Meus desafios são outros. Vou ter de resolver questões como a qualidade dos cuidados de saúde pública no Brasil. Vou ter que criar soluções para problemas de segurança pública.
O Brasil passou por mais de 30 anos sem investir em infraestrutura em uma quantidade suficiente. O governo do presidente Lula começou a mudar isso. Eu tenho que resolver as questões rodoviárias no Brasil, as ferrovias, as rodovias, os portos e aeroportos.
Mas há uma boa notícia: Descobrimos petróleo em águas profundas.

Você está sugerindo que esse achado vai financiar a infraestrutura?
Criamos um Fundo Social [em que] alguns dos recursos do governo vindos do óleo serão investidos em educação, saúde, ciência e tecnologia.

Vocês têm que preparar o país para a Copa do Mundo e as Olimpíadas.
Sim, mas eu também tenho outro compromisso, e que é para acabar com a pobreza absoluta no Brasil. Nós ainda temos 14 milhões na pobreza.

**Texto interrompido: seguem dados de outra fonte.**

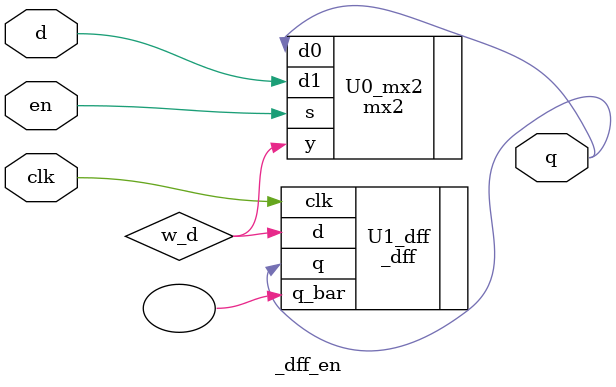
<source format=v>
module _dff_en(clk, en, d, q);

	input		clk, en, d;		//input clk, en, d
	output	q;					//output q
	
	wire		w_d;			// wire w_d
	
	mx2 U0_mx2(.d0(q), .d1(d), .s(en), .y(w_d));		//load 2 to 1 mux
	_dff U1_dff(.clk(clk), .d(w_d), .q(q), .q_bar());	//load D flip-flop
	
endmodule

</source>
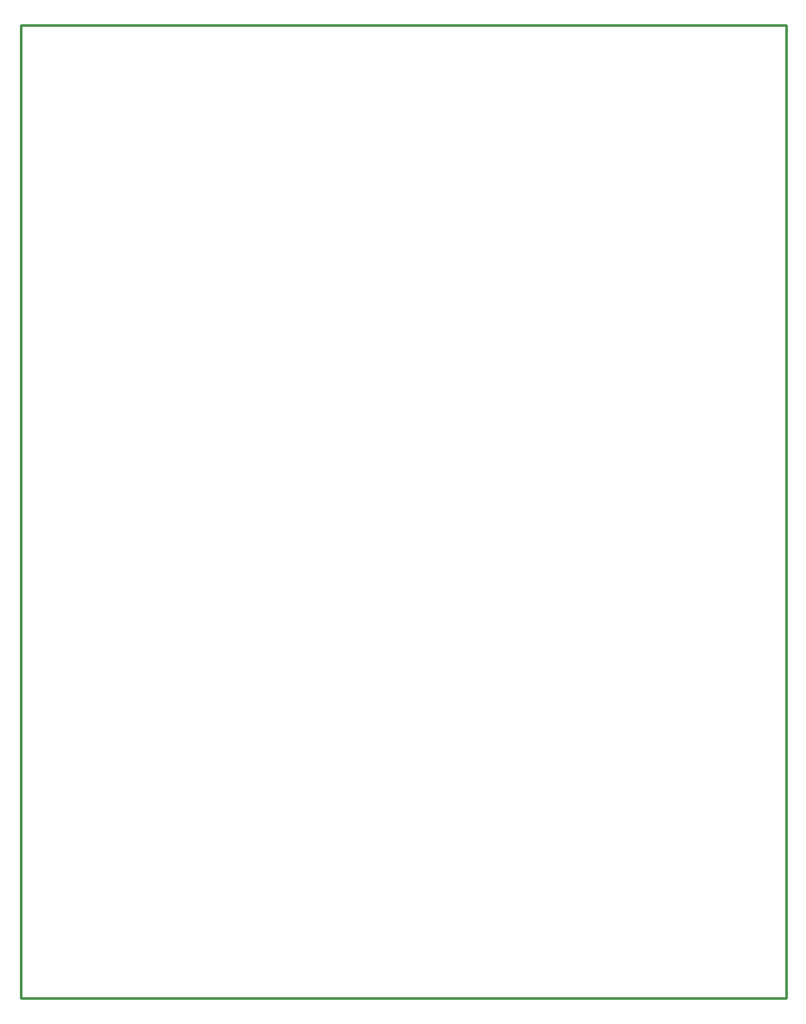
<source format=gbp>
G04*
G04 #@! TF.GenerationSoftware,Altium Limited,DefaultClient, ()*
G04*
G04 Layer_Color=128*
%FSLAX25Y25*%
%MOIN*%
G70*
G04*
G04 #@! TF.SameCoordinates,BEE212FD-1A4C-4D2E-9424-7381D7AD546F*
G04*
G04*
G04 #@! TF.FilePolarity,Positive*
G04*
G01*
G75*
%ADD11C,0.01000*%
D11*
X85000Y476500D02*
X380000D01*
Y101500D02*
Y476500D01*
X85000Y101500D02*
X380000D01*
X85000D02*
Y476500D01*
M02*

</source>
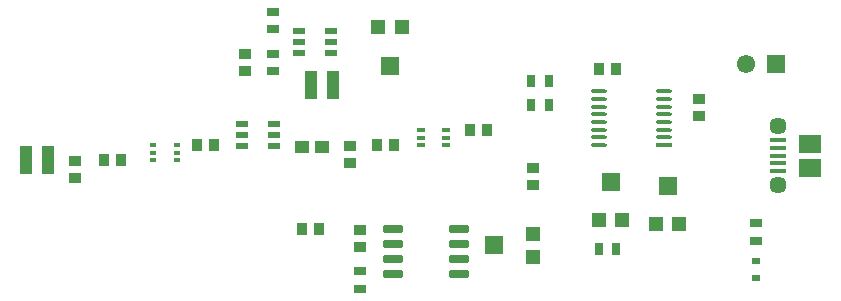
<source format=gbr>
G04*
G04 #@! TF.GenerationSoftware,Altium Limited,Altium Designer,24.6.1 (21)*
G04*
G04 Layer_Color=255*
%FSLAX25Y25*%
%MOIN*%
G70*
G04*
G04 #@! TF.SameCoordinates,070BA572-D09E-44C5-9521-77B36399D436*
G04*
G04*
G04 #@! TF.FilePolarity,Positive*
G04*
G01*
G75*
%ADD18R,0.04724X0.04724*%
%ADD19R,0.06299X0.05906*%
%ADD20R,0.04724X0.04724*%
%ADD21R,0.05906X0.06299*%
%ADD22R,0.03937X0.03150*%
%ADD23R,0.03150X0.02362*%
%ADD24R,0.05336X0.01342*%
G04:AMPARAMS|DCode=25|XSize=53.36mil|YSize=13.42mil|CornerRadius=6.71mil|HoleSize=0mil|Usage=FLASHONLY|Rotation=180.000|XOffset=0mil|YOffset=0mil|HoleType=Round|Shape=RoundedRectangle|*
%AMROUNDEDRECTD25*
21,1,0.05336,0.00000,0,0,180.0*
21,1,0.03995,0.01342,0,0,180.0*
1,1,0.01342,-0.01997,0.00000*
1,1,0.01342,0.01997,0.00000*
1,1,0.01342,0.01997,0.00000*
1,1,0.01342,-0.01997,0.00000*
%
%ADD25ROUNDEDRECTD25*%
%ADD26R,0.03740X0.04134*%
%ADD27R,0.05315X0.01575*%
%ADD28R,0.07480X0.05906*%
%ADD29R,0.03150X0.03937*%
%ADD30R,0.04134X0.03740*%
%ADD31R,0.04134X0.09449*%
%ADD32R,0.03850X0.02200*%
%ADD33R,0.02362X0.01575*%
%ADD34R,0.04748X0.04166*%
%ADD35R,0.03100X0.01400*%
G04:AMPARAMS|DCode=36|XSize=25.59mil|YSize=64.96mil|CornerRadius=1.92mil|HoleSize=0mil|Usage=FLASHONLY|Rotation=270.000|XOffset=0mil|YOffset=0mil|HoleType=Round|Shape=RoundedRectangle|*
%AMROUNDEDRECTD36*
21,1,0.02559,0.06112,0,0,270.0*
21,1,0.02175,0.06496,0,0,270.0*
1,1,0.00384,-0.03056,-0.01088*
1,1,0.00384,-0.03056,0.01088*
1,1,0.00384,0.03056,0.01088*
1,1,0.00384,0.03056,-0.01088*
%
%ADD36ROUNDEDRECTD36*%
%ADD37C,0.05709*%
%ADD38C,0.06102*%
%ADD39R,0.06102X0.06102*%
D18*
X591563Y374413D02*
D03*
X599437D02*
D03*
X610563Y373205D02*
D03*
X618437D02*
D03*
X525937Y438795D02*
D03*
X518063D02*
D03*
D19*
X595500Y387209D02*
D03*
X614500Y386000D02*
D03*
X522000Y426000D02*
D03*
D20*
X569539Y362175D02*
D03*
Y370049D02*
D03*
D21*
X556744Y366112D02*
D03*
D22*
X644000Y373453D02*
D03*
Y367547D02*
D03*
X512000Y351547D02*
D03*
Y357453D02*
D03*
X483000Y430000D02*
D03*
X483000Y424094D02*
D03*
Y444000D02*
D03*
X483000Y438095D02*
D03*
D23*
X644000Y355146D02*
D03*
Y360854D02*
D03*
D24*
X613427Y399543D02*
D03*
D25*
X613427Y402102D02*
D03*
X613427Y404661D02*
D03*
X613427Y407221D02*
D03*
X613427Y409780D02*
D03*
X613427Y412339D02*
D03*
X613427Y414898D02*
D03*
X613427Y417457D02*
D03*
X591573D02*
D03*
X591573Y414898D02*
D03*
X591573Y412339D02*
D03*
X591573Y409780D02*
D03*
Y407221D02*
D03*
X591573Y404661D02*
D03*
X591573Y402102D02*
D03*
X591573Y399543D02*
D03*
D26*
X463354Y399500D02*
D03*
X457646D02*
D03*
X591646Y425000D02*
D03*
X597354D02*
D03*
X432354Y394500D02*
D03*
X426646D02*
D03*
X523354Y399500D02*
D03*
X517646D02*
D03*
X554354Y404500D02*
D03*
X548646D02*
D03*
X498354Y371500D02*
D03*
X492646D02*
D03*
D27*
X651185Y390882D02*
D03*
Y393441D02*
D03*
Y396000D02*
D03*
Y398559D02*
D03*
Y401118D02*
D03*
D28*
X661815Y392063D02*
D03*
Y399937D02*
D03*
D29*
X597453Y365000D02*
D03*
X591547D02*
D03*
X569047Y413000D02*
D03*
X574953D02*
D03*
X569000Y421000D02*
D03*
X574905D02*
D03*
D30*
X512000Y371354D02*
D03*
Y365646D02*
D03*
X625000Y409146D02*
D03*
Y414854D02*
D03*
X473500Y424291D02*
D03*
X473500Y430000D02*
D03*
X417000Y388646D02*
D03*
Y394354D02*
D03*
X508500Y393646D02*
D03*
Y399354D02*
D03*
X569500Y391854D02*
D03*
Y386146D02*
D03*
D31*
X495717Y419500D02*
D03*
X503000Y419500D02*
D03*
X408000Y394500D02*
D03*
X400716D02*
D03*
D32*
X491625Y430260D02*
D03*
Y434000D02*
D03*
Y437740D02*
D03*
X502375D02*
D03*
X502375Y434000D02*
D03*
Y430260D02*
D03*
X472625Y406740D02*
D03*
Y403000D02*
D03*
Y399260D02*
D03*
X483375D02*
D03*
Y403000D02*
D03*
Y406740D02*
D03*
D33*
X442866Y394441D02*
D03*
Y397000D02*
D03*
Y399559D02*
D03*
X451134D02*
D03*
Y397000D02*
D03*
Y394441D02*
D03*
D34*
X499252Y399000D02*
D03*
X492748D02*
D03*
D35*
X540700Y399441D02*
D03*
Y402000D02*
D03*
Y404559D02*
D03*
X532300D02*
D03*
Y402000D02*
D03*
Y399441D02*
D03*
D36*
X522878Y371500D02*
D03*
Y366500D02*
D03*
Y361500D02*
D03*
Y356500D02*
D03*
X545122Y371500D02*
D03*
Y366500D02*
D03*
Y361500D02*
D03*
Y356500D02*
D03*
D37*
X651185Y405842D02*
D03*
Y386157D02*
D03*
D38*
X640500Y426500D02*
D03*
D39*
X650500D02*
D03*
M02*

</source>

Esse é o meu grande desafio.

Todos os empresários que eu encontrei em São Paulo disseram que tinham que estar muito preparados para se encontrarem com você porque você está muito familiarizada com a maioria dos projetos.
Sim, é verdade. Eu acho que é uma característica feminina. Nós apreciamos os detalhes. Eles não.

O que significa para você ser a primeira mulher presidente do Brasil?
Ainda acredito que é surpreendente.

Quando você decidiu que queria ser presidente?
Esse foi um processo. Não há nenhuma data. Comecei a trabalhar com o presidente Lula, e ele começou a dar algumas dicas sobre mim vir para a presidência, mas ele não foi claro sobre isso no começo. Foi uma grande honra para mim, mas eu não estava esperando por isso.
A partir do momento que ficou claro para mim que eu seria indicada há dois anos, eu sabia que tínhamos criado as condições adequadas para tornar possível ganhar as eleições. O presidente Lula teve uma excelente administração, e o povo brasileiro reconheceu isso e agradeceu isso. Somos uma administração diferente - nós ouvimos o povo.

Você recentemente lutou contra um câncer.
Sim, mas eu acredito que eu consegui lidar bem com isso. As pessoas têm que saber que o câncer pode ser curado. Quanto mais cedo você descobrir isso, o melhor são suas possibilidades de cura. É por isso que a prevenção é importante. . . .
Acredito que o Brasil estava preparado para eleger uma mulher. Por quê? Porque as mulheres brasileiras atingiram isso. Eu não vim aqui por mim, pelos meus próprios méritos. Somos a maioria neste país.

Lally Weymouth é um editor associado sênior do The Washington Post.